Le yen japonais est tombé à un nouveau plus bas, s'approchant du niveau critique de 160 pour un dollar, alors qu'une flambée mondiale des rendements des obligations d'État place la position budgétaire de Tokyo sous surveillance intense.
Le yen japonais est tombé à un nouveau plus bas, s'approchant du niveau critique de 160 pour un dollar, alors qu'une flambée mondiale des rendements des obligations d'État place la position budgétaire de Tokyo sous surveillance intense.

Le taux de change dollar-yen a grimpé à 159,01 mardi, alors que la hausse des rendements du Trésor américain et les prix élevés de l'énergie ont intensifié la pression sur la monnaie japonaise et alimenté les paris sur un test du niveau de 160, étroitement surveillé.
« Les investisseurs sont toujours sur les nerfs car les prix des obligations restent sous pression à l'échelle mondiale », a déclaré Frederic Neumann, économiste en chef pour l'Asie chez HSBC Holdings Plc. « Une hausse structurelle des rendements va forcément pousser à la hausse la volatilité des actifs à risque. »
Ce mouvement a été entraîné par une vente massive de titres de dette publique, qui a vu le rendement du Trésor américain à 10 ans grimper de 2 points de base à 4,61 % et le rendement à 30 ans toucher 5,14 %. La pression était encore plus aiguë pour le Japon, où le rendement des obligations d'État à 30 ans a bondi à son plus haut niveau depuis 1999, amplifiant les inquiétudes concernant les coûts du service de la dette du pays.
Une poussée soutenue au-dessus de 159 et vers la barre des 160 augmente considérablement la probabilité d'une intervention de change par les autorités japonaises, selon une note de MUFG. Une telle démarche injecterait une forte volatilité sur les marchés des changes alors que les traders soupèsent la détermination du ministère des Finances face à de puissants vents contraires macroéconomiques.
La chute du yen reflète une divergence marquée de politique monétaire et un regain d'intérêt pour la viabilité budgétaire.
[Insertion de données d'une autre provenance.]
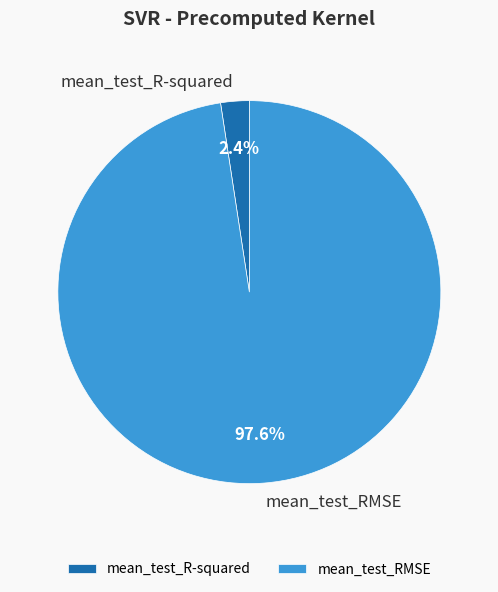

True or false: mean_test_RMSE accounts for 98% of the total.

True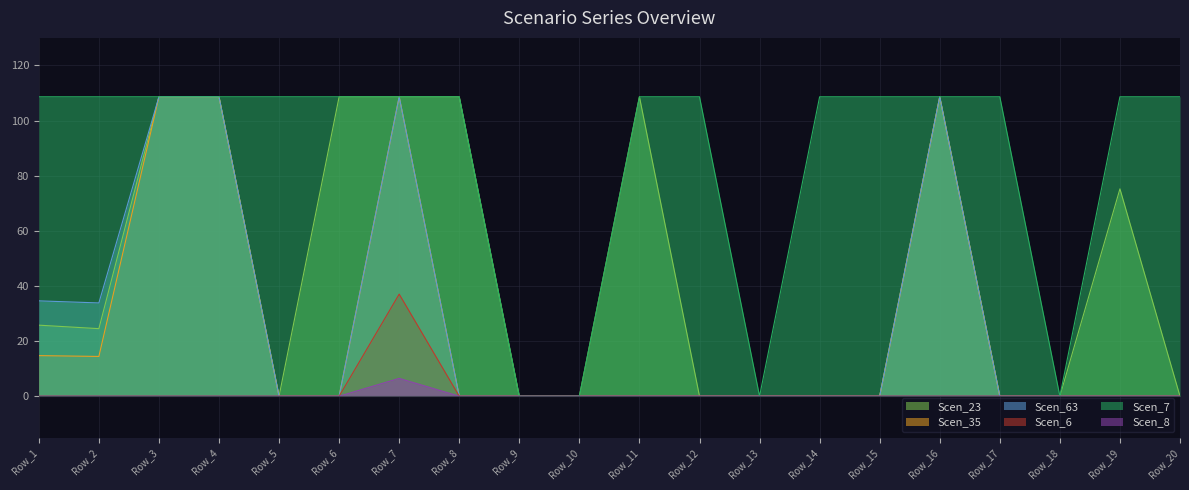

How many Scen_8 values are between 0 and 1?

19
Alors que la Réserve fédérale maintient des taux plus élevés pour lutter contre l'inflation, la Banque du Japon hésite à sortir de sa politique ultra-accommodante, créant un large différentiel de taux d'intérêt qui favorise le dollar.
Cette dynamique est exacerbée par la déroute du marché obligataire mondial. « Je vois les rendements élevés comme un signal d'alarme pour les investisseurs alors qu'ils commencent à intégrer l'impact à long terme de prix du pétrole élevés plus longtemps », a déclaré Justin Lin, stratège en investissement chez Global X ETFs Australia. Bien que les prix du pétrole brut aient légèrement baissé mardi, le Brent perdant 1,6 % à environ 110 $ le baril, la matière première est toujours en hausse d'environ 80 % cette année, alimentant les pressions inflationnistes qui maintiennent les banques centrales sur une ligne ferme.
La pression sur le yen survient dans un contexte de prudence sur les marchés boursiers plus larges. Aux États-Unis, le S&P 500 a reculé de 0,07 % tandis que le Nasdaq Composite, à forte composante technologique, a chuté de 0,51 %, les investisseurs prenant leurs bénéfices après un long rallye. L'indice du dollar américain, qui mesure le billet vert par rapport à un panier de six devises, s'est maintenu à 99,026, reflétant une force généralisée.
« Dans cet environnement de pétrole cher et de rendements croissants, l'appétit pour le risque commence à se tarir un peu », a déclaré Tim Waterer, analyste de marché en chef chez KCM Trade. Le prochain test clé pour le yen sera de savoir si les responsables japonais choisissent de défendre le niveau de 160, une ligne rouge qui pourrait déclencher une réaction importante du marché.
Cet article est à titre informatif uniquement et ne constitue pas un conseil en investissement.